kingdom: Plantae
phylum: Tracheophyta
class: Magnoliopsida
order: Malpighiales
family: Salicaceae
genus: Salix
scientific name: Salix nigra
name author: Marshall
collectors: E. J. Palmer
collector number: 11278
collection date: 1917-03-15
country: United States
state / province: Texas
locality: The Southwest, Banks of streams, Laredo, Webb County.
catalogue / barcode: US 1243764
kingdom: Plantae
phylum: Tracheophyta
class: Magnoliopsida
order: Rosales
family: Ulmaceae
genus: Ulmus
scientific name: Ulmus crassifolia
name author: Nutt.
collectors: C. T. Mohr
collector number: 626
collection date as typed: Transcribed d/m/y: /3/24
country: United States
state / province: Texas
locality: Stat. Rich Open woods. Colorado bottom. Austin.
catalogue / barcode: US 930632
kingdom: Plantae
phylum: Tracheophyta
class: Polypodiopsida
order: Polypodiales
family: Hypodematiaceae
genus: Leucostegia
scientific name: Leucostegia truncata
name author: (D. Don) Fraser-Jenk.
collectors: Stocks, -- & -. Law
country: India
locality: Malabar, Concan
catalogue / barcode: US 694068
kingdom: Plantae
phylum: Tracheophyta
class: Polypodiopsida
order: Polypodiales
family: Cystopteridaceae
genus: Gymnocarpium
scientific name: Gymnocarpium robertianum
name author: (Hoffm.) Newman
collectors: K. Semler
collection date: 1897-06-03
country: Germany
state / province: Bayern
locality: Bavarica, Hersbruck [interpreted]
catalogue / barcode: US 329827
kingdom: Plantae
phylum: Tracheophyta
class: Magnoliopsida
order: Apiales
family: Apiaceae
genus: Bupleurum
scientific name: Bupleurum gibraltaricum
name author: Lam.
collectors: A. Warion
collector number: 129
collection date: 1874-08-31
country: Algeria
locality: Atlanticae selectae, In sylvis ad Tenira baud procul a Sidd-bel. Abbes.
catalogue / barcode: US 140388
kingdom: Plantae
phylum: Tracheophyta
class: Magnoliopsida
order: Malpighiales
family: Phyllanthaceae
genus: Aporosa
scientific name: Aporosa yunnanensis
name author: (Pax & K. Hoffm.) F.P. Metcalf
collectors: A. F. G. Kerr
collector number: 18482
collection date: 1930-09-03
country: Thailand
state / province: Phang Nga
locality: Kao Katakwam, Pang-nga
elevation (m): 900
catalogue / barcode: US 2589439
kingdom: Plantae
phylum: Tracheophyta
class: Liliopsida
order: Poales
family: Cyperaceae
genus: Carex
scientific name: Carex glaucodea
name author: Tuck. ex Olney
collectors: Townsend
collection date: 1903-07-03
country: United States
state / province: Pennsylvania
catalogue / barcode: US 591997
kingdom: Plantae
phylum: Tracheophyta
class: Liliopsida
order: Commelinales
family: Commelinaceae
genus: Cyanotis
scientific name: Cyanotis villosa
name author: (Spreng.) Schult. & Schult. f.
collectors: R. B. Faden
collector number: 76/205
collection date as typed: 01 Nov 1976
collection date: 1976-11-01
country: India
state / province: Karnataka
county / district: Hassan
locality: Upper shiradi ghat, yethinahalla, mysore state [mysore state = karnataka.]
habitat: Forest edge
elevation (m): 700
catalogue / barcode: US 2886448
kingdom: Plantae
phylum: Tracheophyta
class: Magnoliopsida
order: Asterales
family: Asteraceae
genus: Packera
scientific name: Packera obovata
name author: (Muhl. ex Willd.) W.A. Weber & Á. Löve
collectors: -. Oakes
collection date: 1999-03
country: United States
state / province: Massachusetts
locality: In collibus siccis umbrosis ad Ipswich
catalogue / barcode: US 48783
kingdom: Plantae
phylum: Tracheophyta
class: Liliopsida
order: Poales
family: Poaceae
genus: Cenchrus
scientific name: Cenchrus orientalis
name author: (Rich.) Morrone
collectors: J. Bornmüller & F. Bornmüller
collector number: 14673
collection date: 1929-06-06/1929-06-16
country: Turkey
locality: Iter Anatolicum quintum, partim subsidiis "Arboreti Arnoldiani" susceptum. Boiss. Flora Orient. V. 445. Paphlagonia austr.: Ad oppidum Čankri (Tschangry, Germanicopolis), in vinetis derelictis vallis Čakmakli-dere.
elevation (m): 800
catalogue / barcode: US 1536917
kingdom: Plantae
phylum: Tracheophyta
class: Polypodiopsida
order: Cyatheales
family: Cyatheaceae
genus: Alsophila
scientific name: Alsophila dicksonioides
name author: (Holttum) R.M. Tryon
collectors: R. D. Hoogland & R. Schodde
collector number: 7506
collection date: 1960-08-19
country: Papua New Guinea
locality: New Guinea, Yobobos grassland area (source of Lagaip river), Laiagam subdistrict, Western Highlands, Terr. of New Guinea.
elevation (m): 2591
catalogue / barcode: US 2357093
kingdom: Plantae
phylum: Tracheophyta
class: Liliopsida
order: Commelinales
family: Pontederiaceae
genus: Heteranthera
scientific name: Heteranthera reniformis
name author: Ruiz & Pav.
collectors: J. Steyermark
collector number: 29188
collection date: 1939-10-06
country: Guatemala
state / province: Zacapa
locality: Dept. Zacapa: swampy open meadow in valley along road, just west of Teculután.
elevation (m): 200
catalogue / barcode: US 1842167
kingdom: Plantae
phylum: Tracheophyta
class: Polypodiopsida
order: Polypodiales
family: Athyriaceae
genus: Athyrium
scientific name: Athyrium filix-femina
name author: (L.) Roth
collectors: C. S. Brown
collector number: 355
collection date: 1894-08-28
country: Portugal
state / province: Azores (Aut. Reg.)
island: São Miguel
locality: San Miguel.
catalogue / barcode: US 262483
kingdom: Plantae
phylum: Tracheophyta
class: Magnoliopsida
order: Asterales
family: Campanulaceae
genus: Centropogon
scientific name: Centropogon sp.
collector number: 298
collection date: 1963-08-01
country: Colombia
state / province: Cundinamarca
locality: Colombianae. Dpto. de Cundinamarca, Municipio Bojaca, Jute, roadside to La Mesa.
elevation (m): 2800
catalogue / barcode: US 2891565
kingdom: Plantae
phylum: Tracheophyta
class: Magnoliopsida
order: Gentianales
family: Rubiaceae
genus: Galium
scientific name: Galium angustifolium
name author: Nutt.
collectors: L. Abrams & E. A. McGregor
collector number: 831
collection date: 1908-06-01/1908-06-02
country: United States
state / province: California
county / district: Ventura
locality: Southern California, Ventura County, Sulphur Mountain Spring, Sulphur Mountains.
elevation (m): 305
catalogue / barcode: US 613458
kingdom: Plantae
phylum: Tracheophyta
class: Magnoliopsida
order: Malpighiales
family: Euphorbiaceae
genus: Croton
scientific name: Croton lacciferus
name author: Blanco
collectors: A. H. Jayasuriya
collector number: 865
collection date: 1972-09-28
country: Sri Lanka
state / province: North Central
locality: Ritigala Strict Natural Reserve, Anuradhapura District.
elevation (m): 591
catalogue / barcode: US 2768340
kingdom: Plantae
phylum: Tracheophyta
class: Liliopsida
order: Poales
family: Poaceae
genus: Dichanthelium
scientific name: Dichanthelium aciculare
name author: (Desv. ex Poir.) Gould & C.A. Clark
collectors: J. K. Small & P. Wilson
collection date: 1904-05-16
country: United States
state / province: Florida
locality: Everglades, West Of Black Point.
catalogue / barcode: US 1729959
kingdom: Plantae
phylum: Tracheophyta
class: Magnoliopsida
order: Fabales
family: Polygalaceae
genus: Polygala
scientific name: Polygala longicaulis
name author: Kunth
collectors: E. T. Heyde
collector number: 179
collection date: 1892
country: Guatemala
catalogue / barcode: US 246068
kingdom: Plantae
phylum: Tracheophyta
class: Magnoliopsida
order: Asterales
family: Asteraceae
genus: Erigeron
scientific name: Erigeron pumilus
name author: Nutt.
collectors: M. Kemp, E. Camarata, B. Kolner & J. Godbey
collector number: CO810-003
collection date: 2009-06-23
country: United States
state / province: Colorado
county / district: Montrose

= = = =

# WORK TO BE COMPLETED
Copy out the data word for word, from the line holding "locality: Dept. Zacapa: swampy" through the line holding "state / province: North Central", both lines included.

# THE RESULT
locality: Dept. Zacapa: swampy open meadow in valley along road, just west of Teculután.
elevation (m): 200
catalogue / barcode: US 1842167
kingdom: Plantae
phylum: Tracheophyta
class: Polypodiopsida
order: Polypodiales
family: Athyriaceae
genus: Athyrium
scientific name: Athyrium filix-femina
name author: (L.) Roth
collectors: C. S. Brown
collector number: 355
collection date: 1894-08-28
country: Portugal
state / province: Azores (Aut. Reg.)
island: São Miguel
locality: San Miguel.
catalogue / barcode: US 262483
kingdom: Plantae
phylum: Tracheophyta
class: Magnoliopsida
order: Asterales
family: Campanulaceae
genus: Centropogon
scientific name: Centropogon sp.
collector number: 298
collection date: 1963-08-01
country: Colombia
state / province: Cundinamarca
locality: Colombianae. Dpto. de Cundinamarca, Municipio Bojaca, Jute, roadside to La Mesa.
elevation (m): 2800
catalogue / barcode: US 2891565
kingdom: Plantae
phylum: Tracheophyta
class: Magnoliopsida
order: Gentianales
family: Rubiaceae
genus: Galium
scientific name: Galium angustifolium
name author: Nutt.
collectors: L. Abrams & E. A. McGregor
collector number: 831
collection date: 1908-06-01/1908-06-02
country: United States
state / province: California
county / district: Ventura
locality: Southern California, Ventura County, Sulphur Mountain Spring, Sulphur Mountains.
elevation (m): 305
catalogue / barcode: US 613458
kingdom: Plantae
phylum: Tracheophyta
class: Magnoliopsida
order: Malpighiales
family: Euphorbiaceae
genus: Croton
scientific name: Croton lacciferus
name author: Blanco
collectors: A. H. Jayasuriya
collector number: 865
collection date: 1972-09-28
country: Sri Lanka
state / province: North Central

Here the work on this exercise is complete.